The Exorcist (1973)
9/10
The Exorcist
2 May 2015
I have no idea what I was thinking when I decided to do a project on "The Exorcist" for college. I don't like being scared, and avoid horror films religiously (pun unintended). I am scared of my own shadow. So the proper course of action when told I had to do a presentation on something, of any medium, that showed tropes of the American Gothic, was to go ahead and do it on what's considered by many as the scariest film of all time.

My boyfriend (who will be addressed always as Himself), was delighted at the prospect of watching me squirm through a horror film. So we watched it on Valentine's Day. How romantic.

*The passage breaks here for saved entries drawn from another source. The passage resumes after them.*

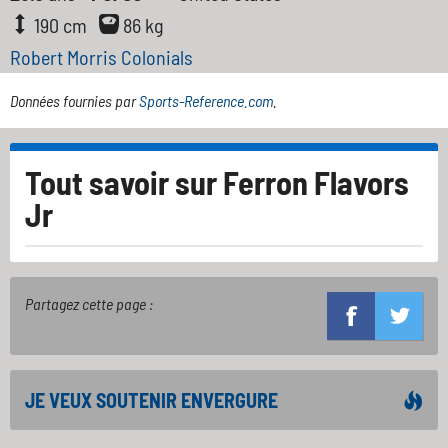
190 cm
86 kg
Robert Morris Colonials
Données fournies par
Sports-Reference.com
.
Tout savoir sur
Ferron Flavors
Jr
Partagez cette page :
JE VEUX SOUTENIR ENVERGURE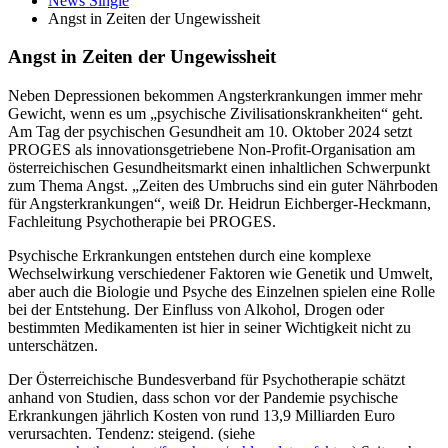
News Single
Angst in Zeiten der Ungewissheit
Angst in Zeiten der Ungewissheit
Neben Depressionen bekommen Angsterkrankungen immer mehr
Gewicht, wenn es um „psychische Zivilisationskrankheiten“ geht.
Am Tag der psychischen Gesundheit am 10. Oktober 2024 setzt
PROGES als innovationsgetriebene Non-Profit-Organisation am
österreichischen Gesundheitsmarkt einen inhaltlichen Schwerpunkt
zum Thema Angst. „Zeiten des Umbruchs sind ein guter Nährboden
für Angsterkrankungen“, weiß Dr. Heidrun Eichberger-Heckmann,
Fachleitung Psychotherapie bei PROGES.
Psychische Erkrankungen entstehen durch eine komplexe
Wechselwirkung verschiedener Faktoren wie Genetik und Umwelt,
aber auch die Biologie und Psyche des Einzelnen spielen eine Rolle
bei der Entstehung. Der Einfluss von Alkohol, Drogen oder
bestimmten Medikamenten ist hier in seiner Wichtigkeit nicht zu
unterschätzen.
Der Österreichische Bundesverband für Psychotherapie schätzt
anhand von Studien, dass schon vor der Pandemie psychische
Erkrankungen jährlich Kosten von rund 13,9 Milliarden Euro
verursachten. Tendenz: steigend. (siehe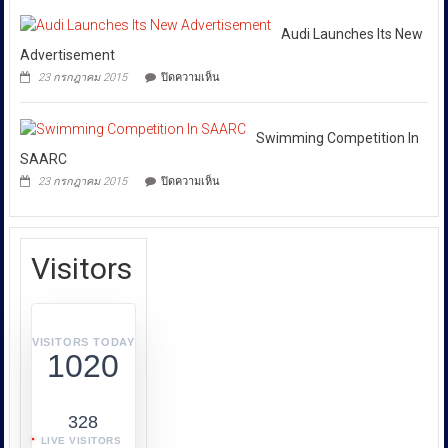
Competition
บังคับการ
In
ปราบ
Honolulu
Audi Launches Its New
ปราม
Advertisement
การก
บน
23 กรกฎาคม 2015
ปิดความเห็น
ระ
Audi
Launches
ทำความ
Its
ผิด
New
Swimming Competition In
เกี่ยว
Advertisement
SAARC
กับ
บน
23 กรกฎาคม 2015
ปิดความเห็น
การ
Swimming
Competition
คุ้มครอง
In
ผู้
SAARC
บริโภค
Visitors
หรือ
บก.ปคบ.
บูรณ
า
VISITORS TODAY
1020
การ
ทำงาน
ร่วม
328
กับ
LIVE VISITORS
หลาย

"The Exorcist" is based off the best selling novel of the same name, by William Peter Blatty. Blatty also wrote the screenplay and won the Academy Award for Best Adapted Screenplay for his efforts. It tells the story of a little girl named Regan McNeil (Linda Blair), who appears to be possessed by some malevolent demon. Her mother, actress Chris McNeil (Ellen Burstyn) is beside herself with worry, and, at the advice of medical professionals, goes to a trouble priest named Damien Karras (Jason Miller), to request an exorcism.

The film is frightening, but not conventionally. The only jumpscare is that of the demon's face for a split second. No, this film is psychologically chilling. Yes, chilling. It effects you, deep down. One sees themselves within the demon, as the little girl struggling to cope. We identify with Karras, who is on the fence about his faith. We are in that freezing room covered in vomit; we are the strong priest who does not balk at the terror before him, we are the troubled Jesuit who does not know where to turn. We are the little girl in the bed, screaming obscenities; we are monsters.

Father Merrin (Von Sydow) says to Karras upon him asking why such a malignant source would infect an innocent girl "I think the point is to make us despair. To see ourselves as... animal and ugly. To make us reject the possibility that God could love us." Roger Ebert also said that the film sits on the fence between cinematic escapism and reality, that it makes us look inside ourselves. This is what makes the film terrifying; the fact that it shows us humans at our worst. We are, at some stage, the demon and the conflicted priest, the frantic parent and the tortured girl.